:: Recorded data

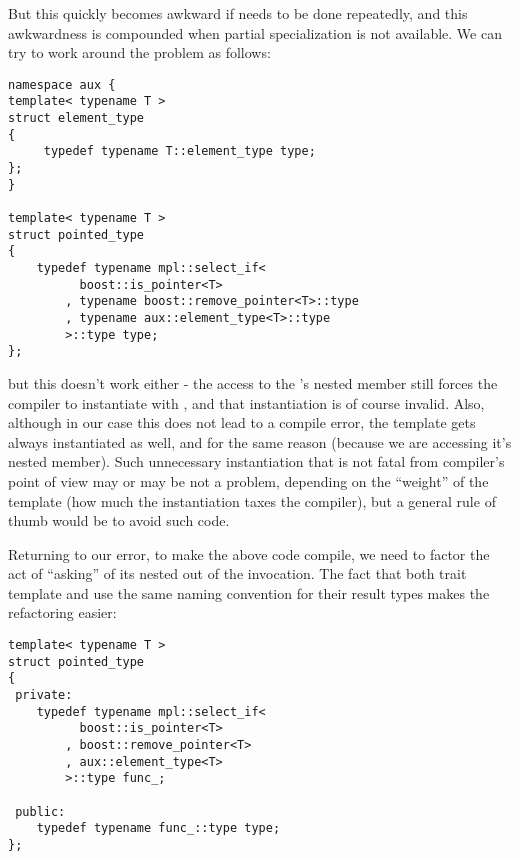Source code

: \documentclass{kapproc}
\begin{document}
But this quickly becomes awkward if needs to be done repeatedly, and
this awkwardness is compounded when partial specialization is not
available. We can try to work around the problem as follows:

{\small
\begin{codesamp}\begin{verbatim}
namespace aux {
template< typename T >
struct element_type
{
     typedef typename T::element_type type;
};
}

template< typename T >
struct pointed_type
{
    typedef typename mpl::select_if<
          boost::is_pointer<T>
        , typename boost::remove_pointer<T>::type
        , typename aux::element_type<T>::type
        >::type type;
};
\end{verbatim}
\end{codesamp}
}

but this doesn't work either - the access to the 
's nested  member still 
forces the compiler to instantiate 
with , and that instantiation is of course 
invalid. Also, although in our case this does not lead to a 
compile error, the  template 
gets always instantiated as well, and for the same reason 
(because we are accessing it's nested  member). 
Such unnecessary instantiation that is not fatal from 
compiler's point of view may or may be not a problem, 
depending on the ``weight'' of the template (how much the 
instantiation taxes the compiler), but a general rule of 
thumb would be to avoid such code.

Returning to our error, to make the above code compile, we 
need to factor the act of ``asking'' 
of its nested  out of the  
invocation. The fact that both 
trait template and  use the same 
naming convention for their result types makes the refactoring 
easier:

{\small
\begin{codesamp}\begin{verbatim}
template< typename T >
struct pointed_type
{
 private:
    typedef typename mpl::select_if<
          boost::is_pointer<T>
        , boost::remove_pointer<T>
        , aux::element_type<T>
        >::type func_;

 public:
    typedef typename func_::type type;
};
\end{verbatim}
\end{codesamp}
}
\end{document}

::::

§ Work required: For each entry, repeat its text exactly and leave out any picture it holds.

§ Response area:
Source code

: \documentclass{kapproc}
\begin{document}
But this quickly becomes awkward if needs to be done repeatedly, and
this awkwardness is compounded when partial specialization is not
available. We can try to work around the problem as follows:

{\small
\begin{codesamp}\begin{verbatim}
namespace aux {
template< typename T >
struct element_type
{
     typedef typename T::element_type type;
};
}

template< typename T >
struct pointed_type
{
    typedef typename mpl::select_if<
          boost::is_pointer<T>
        , typename boost::remove_pointer<T>::type
        , typename aux::element_type<T>::type
        >::type type;
};
\end{verbatim}
\end{codesamp}
}

but this doesn't work either - the access to the 
's nested  member still 
forces the compiler to instantiate 
with , and that instantiation is of course 
invalid. Also, although in our case this does not lead to a 
compile error, the  template 
gets always instantiated as well, and for the same reason 
(because we are accessing it's nested  member). 
Such unnecessary instantiation that is not fatal from 
compiler's point of view may or may be not a problem, 
depending on the ``weight'' of the template (how much the 
instantiation taxes the compiler), but a general rule of 
thumb would be to avoid such code.

Returning to our error, to make the above code compile, we 
need to factor the act of ``asking'' 
of its nested  out of the  
invocation. The fact that both 
trait template and  use the same 
naming convention for their result types makes the refactoring 
easier:

{\small
\begin{codesamp}\begin{verbatim}
template< typename T >
struct pointed_type
{
 private:
    typedef typename mpl::select_if<
          boost::is_pointer<T>
        , boost::remove_pointer<T>
        , aux::element_type<T>
        >::type func_;

 public:
    typedef typename func_::type type;
};
\end{verbatim}
\end{codesamp}
}
\end{document}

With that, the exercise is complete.